* GIVEN PASSAGE:
● ● ● ●

# New Here



## tinyliny (Oct 31, 2009)

Welcome! All three are very nice looking horses. you are one lucky lady!


----------



## SGM (May 31, 2012)

Thank you!!!


----------



## HorseLovinLady (Jul 18, 2011)

Welcome to the forum!! Your horses are beautiful! I'm quite partial to paints myself of course. :smile:


----------



## SGM (May 31, 2012)

Thanks! I actually like solids mostly but fell for Grace. She's beautiful to me no matter what color she is.


----------



## JoseWarner (Jun 2, 2012)

Welcome to the community.


----------



## Sunny (Mar 26, 2010)

Welcome!

Lovely horses. I especially like Sugar! She looks to have quite a nice build.

● ● ● ●

* SUPPLIED MATERIAL:
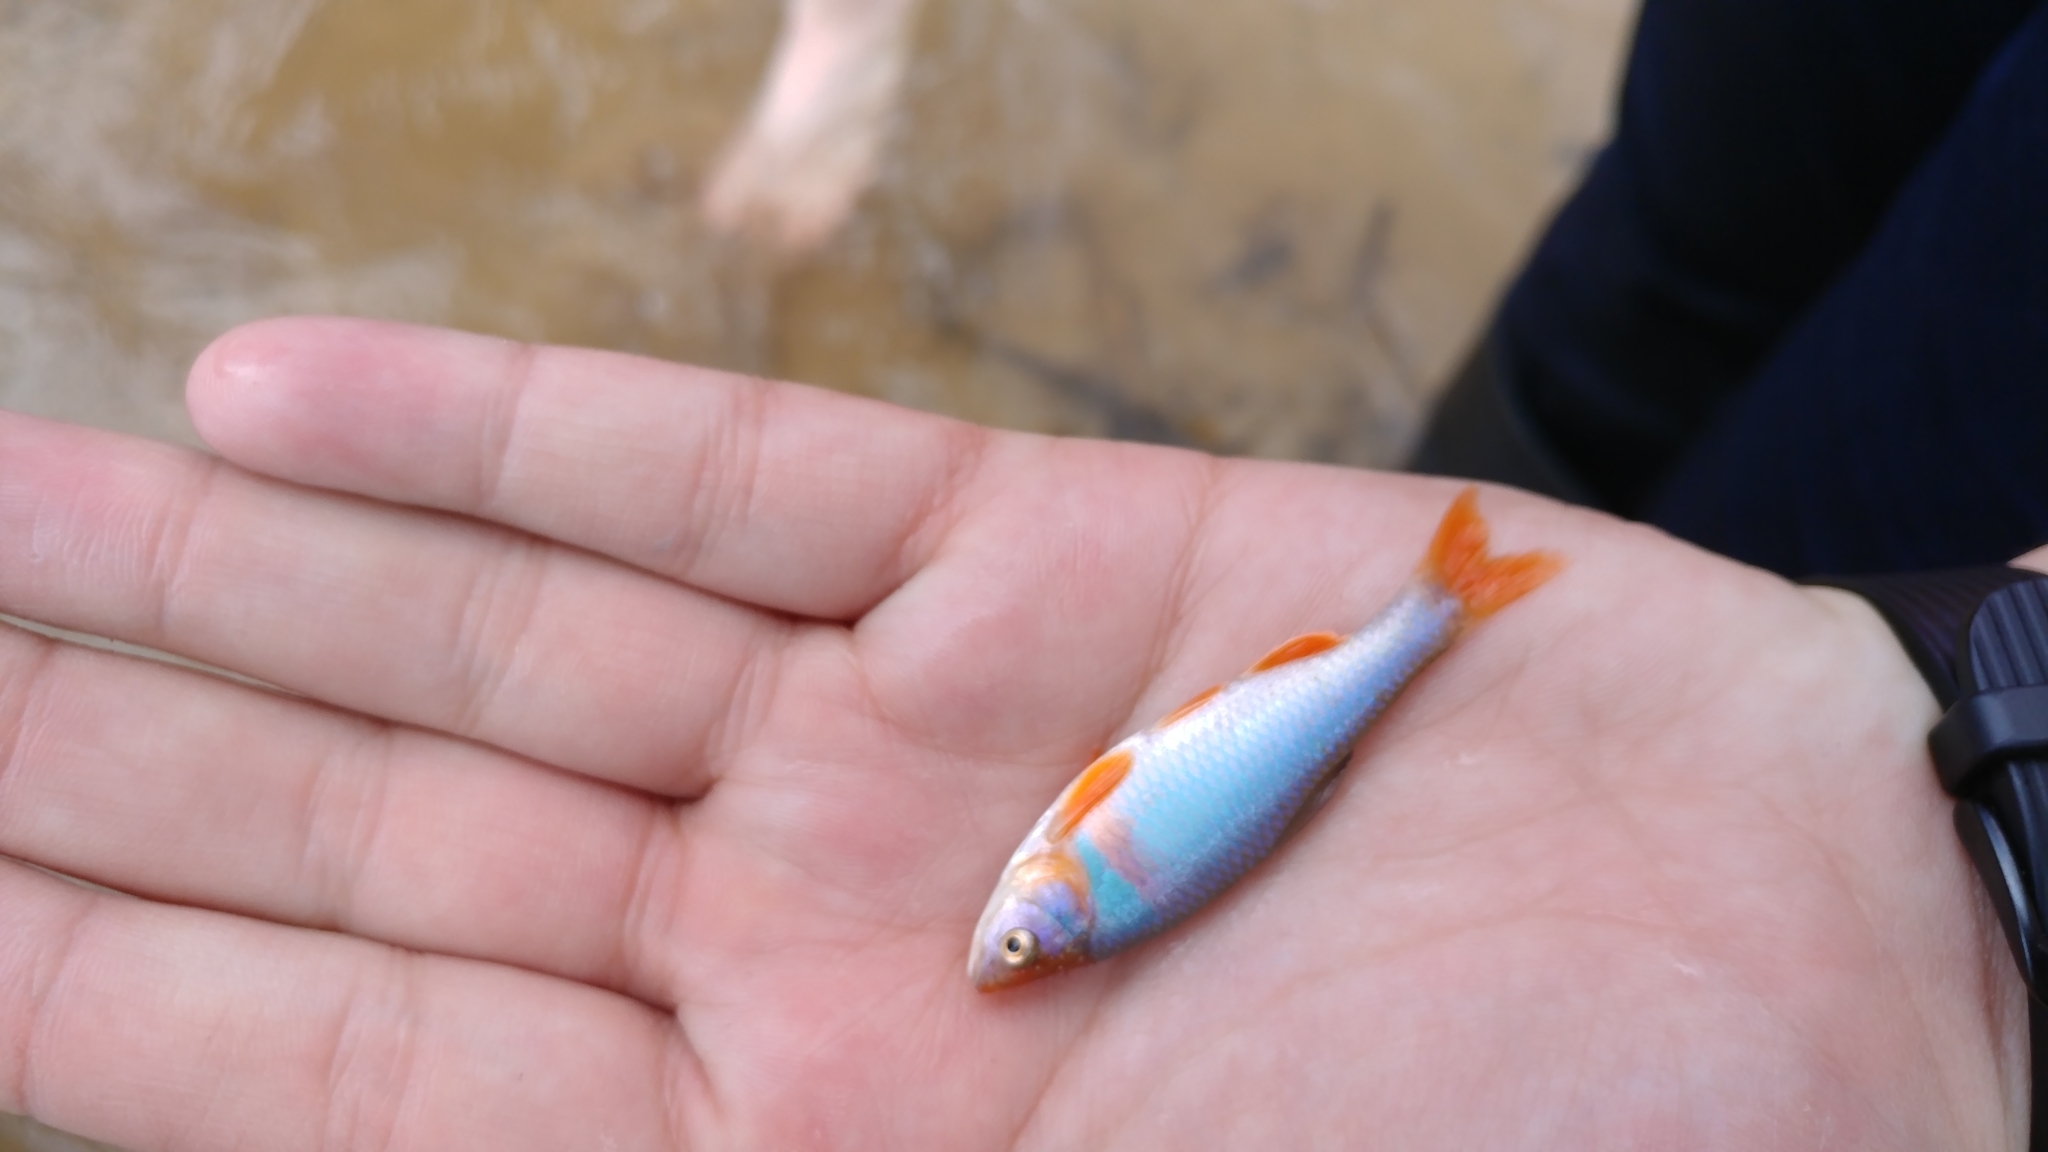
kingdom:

● ● ● ●

* WHAT IS BEING ASKED: Please write what comes next in the "New Here" forum thread, following on from the last post about the horses.

* ANSWER TO THIS TASK:
_Posted via Mobile Device_


----------



## texasgal (Jul 25, 2008)

Charm and I say "Welcome!"


----------



## MHFoundation Quarters (Feb 23, 2011)

Welcome to the forum!


----------



## SGM (May 31, 2012)

Thank you everyone!


----------



## Skyseternalangel (Jul 23, 2011)

Welcome!!

What lovely horses


----------



## eclipseranch (May 31, 2012)

Welcome ..I'm new also..its a pleasure to meet you & your family (including the 4 legged ones)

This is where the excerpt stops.